--- Records for the task Enclosed Below ---

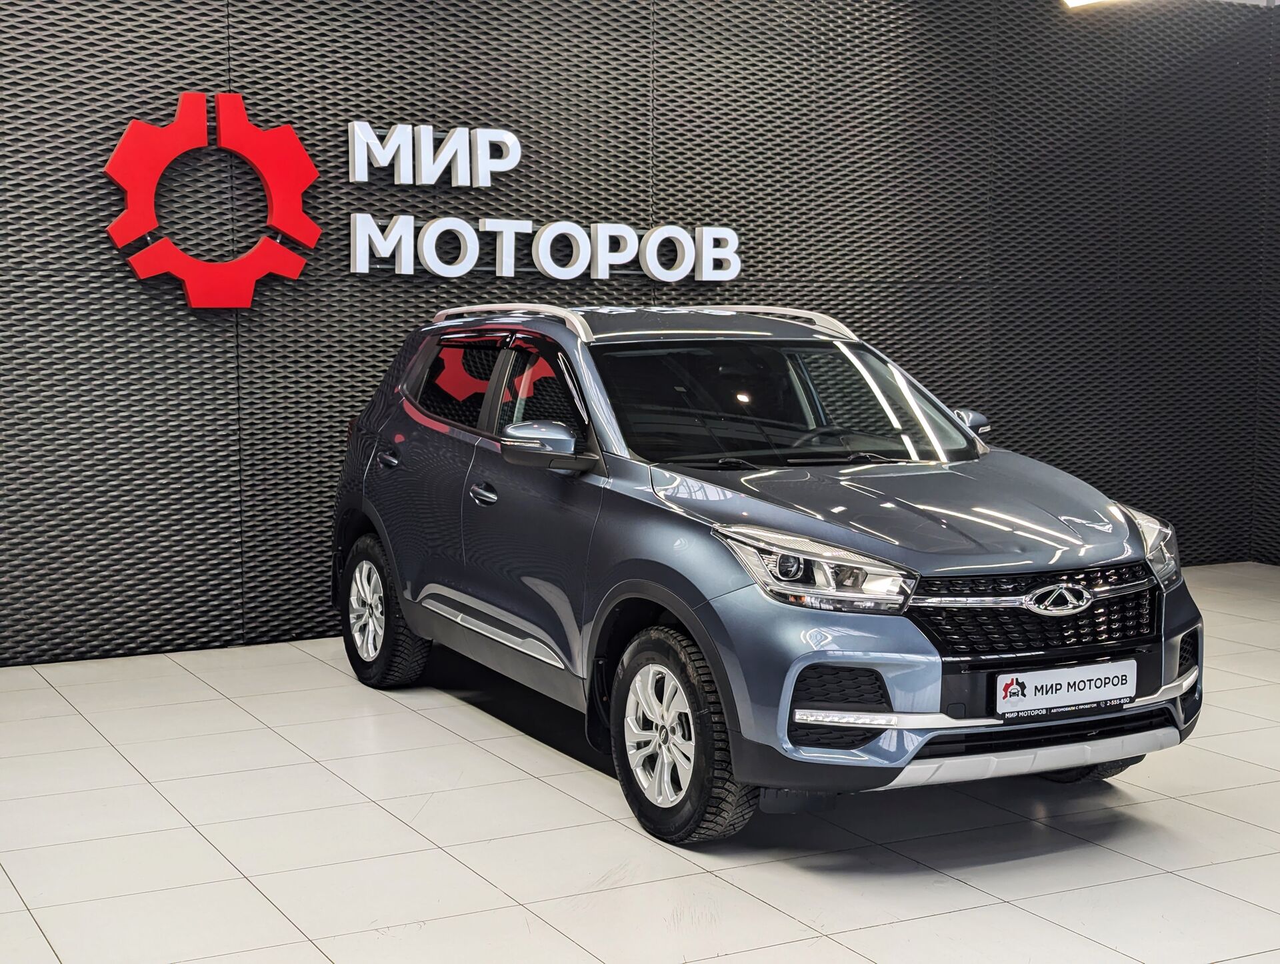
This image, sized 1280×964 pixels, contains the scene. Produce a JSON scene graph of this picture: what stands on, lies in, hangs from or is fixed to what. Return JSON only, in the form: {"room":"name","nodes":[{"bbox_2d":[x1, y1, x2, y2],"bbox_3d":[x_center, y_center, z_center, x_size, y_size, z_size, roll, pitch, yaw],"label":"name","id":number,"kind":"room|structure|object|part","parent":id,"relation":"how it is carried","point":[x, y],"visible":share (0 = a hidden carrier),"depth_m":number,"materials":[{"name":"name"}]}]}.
{"room":"shop","nodes":[
{"label":"shop","id":0,"kind":"room"},
{"bbox_2d":[0,561,1279,963],"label":"floor","id":1,"kind":"structure","parent":0,"point":[1171,877],"depth_m":4.61,"materials":[{"name":"tile"}]},
{"bbox_2d":[329,304,1203,847],"bbox_3d":[0.254,0.110,5.986,1.614,1.399,3.521,-3,7,-27],"label":"car","id":2,"kind":"object","parent":1,"relation":"on","point":[926,571],"visible":0.98,"depth_m":5.12,"materials":[{"name":"metal"}]},
{"bbox_3d":[-0.927,0.461,6.329,0.222,0.527,0.538,-3,7,-27],"label":"wheel","id":3,"kind":"part","parent":2,"relation":"part of","materials":[{"name":"black rubber"}]},
{"bbox_3d":[-0.847,-0.071,6.143,0.083,0.069,0.201,-3,7,-27],"label":"door handle","id":4,"kind":"part","parent":2,"relation":"part of","materials":[{"name":"metal"}]},
{"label":"window","id":5,"kind":"part","parent":2,"relation":"part of","materials":[{"name":"glass"}]},
{"bbox_3d":[-0.467,0.041,5.470,0.079,0.061,0.158,-3,7,-27],"label":"front door handle","id":6,"kind":"part","parent":2,"relation":"part of","materials":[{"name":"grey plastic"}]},
{"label":"windows","id":7,"kind":"part","parent":2,"relation":"part of","materials":[{"name":"glass"}]},
{"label":"window","id":8,"kind":"part","parent":2,"relation":"part of","materials":[{"name":"black glass"}]},
{"bbox_3d":[-0.272,-0.115,5.166,0.225,0.134,0.231,-3,7,-27],"label":"mirror","id":9,"kind":"part","parent":2,"relation":"part of","materials":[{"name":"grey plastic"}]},
{"bbox_3d":[0.098,0.661,4.594,0.217,0.507,0.517,-3,7,-27],"label":"wheel","id":10,"kind":"part","parent":2,"relation":"part of","materials":[{"name":"black rubber"}]},
{"bbox_3d":[0.453,-0.249,5.792,1.370,0.320,0.775,-3,7,-27],"label":"windshield","id":11,"kind":"part","parent":2,"relation":"part of","materials":[{"name":"black glass"}]},
{"bbox_3d":[0.425,0.208,4.382,0.302,0.152,0.433,-5,8,-39],"label":"headlight","id":12,"kind":"part","parent":2,"relation":"part of","materials":[{"name":"clear plastic"}]},
{"bbox_3d":[0.606,-0.089,5.790,0.378,0.159,0.317,-3,7,-27],"label":"steering wheel","id":13,"kind":"part","parent":2,"relation":"part of","materials":[{"name":"black"}]},
{"bbox_3d":[0.695,0.064,4.967,1.043,0.146,0.982,-3,7,-27],"label":"hood","id":14,"kind":"part","parent":2,"relation":"part of","materials":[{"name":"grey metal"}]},
{"bbox_3d":[1.116,-0.200,6.250,0.187,0.157,0.172,-3,7,-27],"label":"mirror","id":15,"kind":"part","parent":2,"relation":"part of","materials":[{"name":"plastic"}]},
{"bbox_3d":[1.040,0.333,4.644,0.736,0.212,0.213,-3,7,-27],"label":"grille","id":16,"kind":"part","parent":2,"relation":"part of","materials":[{"name":"black metal"}]},
{"bbox_2d":[991,658,1137,718],"bbox_3d":[1.155,0.564,4.823,0.494,0.126,0.061,-3,7,-27],"label":"license plate","id":17,"kind":"object","parent":2,"relation":"attached to","point":[1012,700],"visible":0.98,"depth_m":4.80,"materials":[{"name":"white plastic"}]},
{"bbox_3d":[1.245,0.624,5.114,0.269,0.426,0.300,-3,7,-27],"label":"tire","id":18,"kind":"part","parent":2,"relation":"part of","materials":[{"name":"black rubber"}]},
{"bbox_3d":[1.427,0.181,5.128,0.247,0.160,0.199,-6,9,-43],"label":"headlight","id":19,"kind":"part","parent":2,"relation":"part of","materials":[{"name":"clear plastic"}]},
{"bbox_2d":[0,0,1279,670],"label":"back wall","id":20,"kind":"structure","parent":0,"point":[254,83],"depth_m":7.74,"materials":[{"name":"black metal"}]},
{"bbox_2d":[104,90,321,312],"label":"logo sign","id":21,"kind":"object","parent":20,"relation":"attached to","point":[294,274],"visible":0.99,"depth_m":7.17,"materials":[{"name":"red plastic"}]},
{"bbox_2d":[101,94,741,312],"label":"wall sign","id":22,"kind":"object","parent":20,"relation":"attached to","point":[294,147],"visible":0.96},
{"bbox_2d":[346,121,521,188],"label":"letter sign","id":23,"kind":"object","parent":20,"relation":"attached to","point":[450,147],"visible":0.99,"depth_m":7.63,"materials":[{"name":"white plastic"}]},
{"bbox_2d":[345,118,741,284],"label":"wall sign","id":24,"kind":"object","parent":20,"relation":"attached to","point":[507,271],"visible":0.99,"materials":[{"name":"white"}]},
{"bbox_2d":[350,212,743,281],"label":"sign lettering","id":25,"kind":"object","parent":20,"relation":"attached to","point":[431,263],"visible":0.98,"depth_m":7.71,"materials":[{"name":"white plastic"}]},
{"bbox_2d":[1252,2,1279,569],"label":"right wall","id":26,"kind":"structure","parent":0,"point":[1278,422],"depth_m":9.31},
{"label":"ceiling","id":27,"kind":"structure","parent":0},
{"bbox_2d":[1062,0,1120,8],"bbox_3d":[2.069,-2.223,7.643,0.575,0.261,0.535,-3,7,-27],"label":"ceiling light","id":28,"kind":"object","parent":27,"relation":"hanging from","point":[1074,1],"visible":0.98,"depth_m":7.81,"materials":[{"name":"white"}]}
]}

--- End of Enclosed Records for the task ---

▸ About this task:
The output is the data above, repeated exactly, with pictures omitted.

▸ Output for this task:
This image, sized 1280×964 pixels, contains the scene. Produce a JSON scene graph of this picture: what stands on, lies in, hangs from or is fixed to what. Return JSON only, in the form: {"room":"name","nodes":[{"bbox_2d":[x1, y1, x2, y2],"bbox_3d":[x_center, y_center, z_center, x_size, y_size, z_size, roll, pitch, yaw],"label":"name","id":number,"kind":"room|structure|object|part","parent":id,"relation":"how it is carried","point":[x, y],"visible":share (0 = a hidden carrier),"depth_m":number,"materials":[{"name":"name"}]}]}.
{"room":"shop","nodes":[
{"label":"shop","id":0,"kind":"room"},
{"bbox_2d":[0,561,1279,963],"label":"floor","id":1,"kind":"structure","parent":0,"point":[1171,877],"depth_m":4.61,"materials":[{"name":"tile"}]},
{"bbox_2d":[329,304,1203,847],"bbox_3d":[0.254,0.110,5.986,1.614,1.399,3.521,-3,7,-27],"label":"car","id":2,"kind":"object","parent":1,"relation":"on","point":[926,571],"visible":0.98,"depth_m":5.12,"materials":[{"name":"metal"}]},
{"bbox_3d":[-0.927,0.461,6.329,0.222,0.527,0.538,-3,7,-27],"label":"wheel","id":3,"kind":"part","parent":2,"relation":"part of","materials":[{"name":"black rubber"}]},
{"bbox_3d":[-0.847,-0.071,6.143,0.083,0.069,0.201,-3,7,-27],"label":"door handle","id":4,"kind":"part","parent":2,"relation":"part of","materials":[{"name":"metal"}]},
{"label":"window","id":5,"kind":"part","parent":2,"relation":"part of","materials":[{"name":"glass"}]},
{"bbox_3d":[-0.467,0.041,5.470,0.079,0.061,0.158,-3,7,-27],"label":"front door handle","id":6,"kind":"part","parent":2,"relation":"part of","materials":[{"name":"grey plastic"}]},
{"label":"windows","id":7,"kind":"part","parent":2,"relation":"part of","materials":[{"name":"glass"}]},
{"label":"window","id":8,"kind":"part","parent":2,"relation":"part of","materials":[{"name":"black glass"}]},
{"bbox_3d":[-0.272,-0.115,5.166,0.225,0.134,0.231,-3,7,-27],"label":"mirror","id":9,"kind":"part","parent":2,"relation":"part of","materials":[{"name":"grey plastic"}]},
{"bbox_3d":[0.098,0.661,4.594,0.217,0.507,0.517,-3,7,-27],"label":"wheel","id":10,"kind":"part","parent":2,"relation":"part of","materials":[{"name":"black rubber"}]},
{"bbox_3d":[0.453,-0.249,5.792,1.370,0.320,0.775,-3,7,-27],"label":"windshield","id":11,"kind":"part","parent":2,"relation":"part of","materials":[{"name":"black glass"}]},
{"bbox_3d":[0.425,0.208,4.382,0.302,0.152,0.433,-5,8,-39],"label":"headlight","id":12,"kind":"part","parent":2,"relation":"part of","materials":[{"name":"clear plastic"}]},
{"bbox_3d":[0.606,-0.089,5.790,0.378,0.159,0.317,-3,7,-27],"label":"steering wheel","id":13,"kind":"part","parent":2,"relation":"part of","materials":[{"name":"black"}]},
{"bbox_3d":[0.695,0.064,4.967,1.043,0.146,0.982,-3,7,-27],"label":"hood","id":14,"kind":"part","parent":2,"relation":"part of","materials":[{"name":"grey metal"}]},
{"bbox_3d":[1.116,-0.200,6.250,0.187,0.157,0.172,-3,7,-27],"label":"mirror","id":15,"kind":"part","parent":2,"relation":"part of","materials":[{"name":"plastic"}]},
{"bbox_3d":[1.040,0.333,4.644,0.736,0.212,0.213,-3,7,-27],"label":"grille","id":16,"kind":"part","parent":2,"relation":"part of","materials":[{"name":"black metal"}]},
{"bbox_2d":[991,658,1137,718],"bbox_3d":[1.155,0.564,4.823,0.494,0.126,0.061,-3,7,-27],"label":"license plate","id":17,"kind":"object","parent":2,"relation":"attached to","point":[1012,700],"visible":0.98,"depth_m":4.80,"materials":[{"name":"white plastic"}]},
{"bbox_3d":[1.245,0.624,5.114,0.269,0.426,0.300,-3,7,-27],"label":"tire","id":18,"kind":"part","parent":2,"relation":"part of","materials":[{"name":"black rubber"}]},
{"bbox_3d":[1.427,0.181,5.128,0.247,0.160,0.199,-6,9,-43],"label":"headlight","id":19,"kind":"part","parent":2,"relation":"part of","materials":[{"name":"clear plastic"}]},
{"bbox_2d":[0,0,1279,670],"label":"back wall","id":20,"kind":"structure","parent":0,"point":[254,83],"depth_m":7.74,"materials":[{"name":"black metal"}]},
{"bbox_2d":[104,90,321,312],"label":"logo sign","id":21,"kind":"object","parent":20,"relation":"attached to","point":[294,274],"visible":0.99,"depth_m":7.17,"materials":[{"name":"red plastic"}]},
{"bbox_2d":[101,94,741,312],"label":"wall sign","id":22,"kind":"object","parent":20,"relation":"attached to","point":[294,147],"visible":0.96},
{"bbox_2d":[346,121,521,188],"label":"letter sign","id":23,"kind":"object","parent":20,"relation":"attached to","point":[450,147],"visible":0.99,"depth_m":7.63,"materials":[{"name":"white plastic"}]},
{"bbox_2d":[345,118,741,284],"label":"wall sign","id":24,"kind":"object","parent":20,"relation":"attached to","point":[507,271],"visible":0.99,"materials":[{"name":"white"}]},
{"bbox_2d":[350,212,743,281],"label":"sign lettering","id":25,"kind":"object","parent":20,"relation":"attached to","point":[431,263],"visible":0.98,"depth_m":7.71,"materials":[{"name":"white plastic"}]},
{"bbox_2d":[1252,2,1279,569],"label":"right wall","id":26,"kind":"structure","parent":0,"point":[1278,422],"depth_m":9.31},
{"label":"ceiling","id":27,"kind":"structure","parent":0},
{"bbox_2d":[1062,0,1120,8],"bbox_3d":[2.069,-2.223,7.643,0.575,0.261,0.535,-3,7,-27],"label":"ceiling light","id":28,"kind":"object","parent":27,"relation":"hanging from","point":[1074,1],"visible":0.98,"depth_m":7.81,"materials":[{"name":"white"}]}
]}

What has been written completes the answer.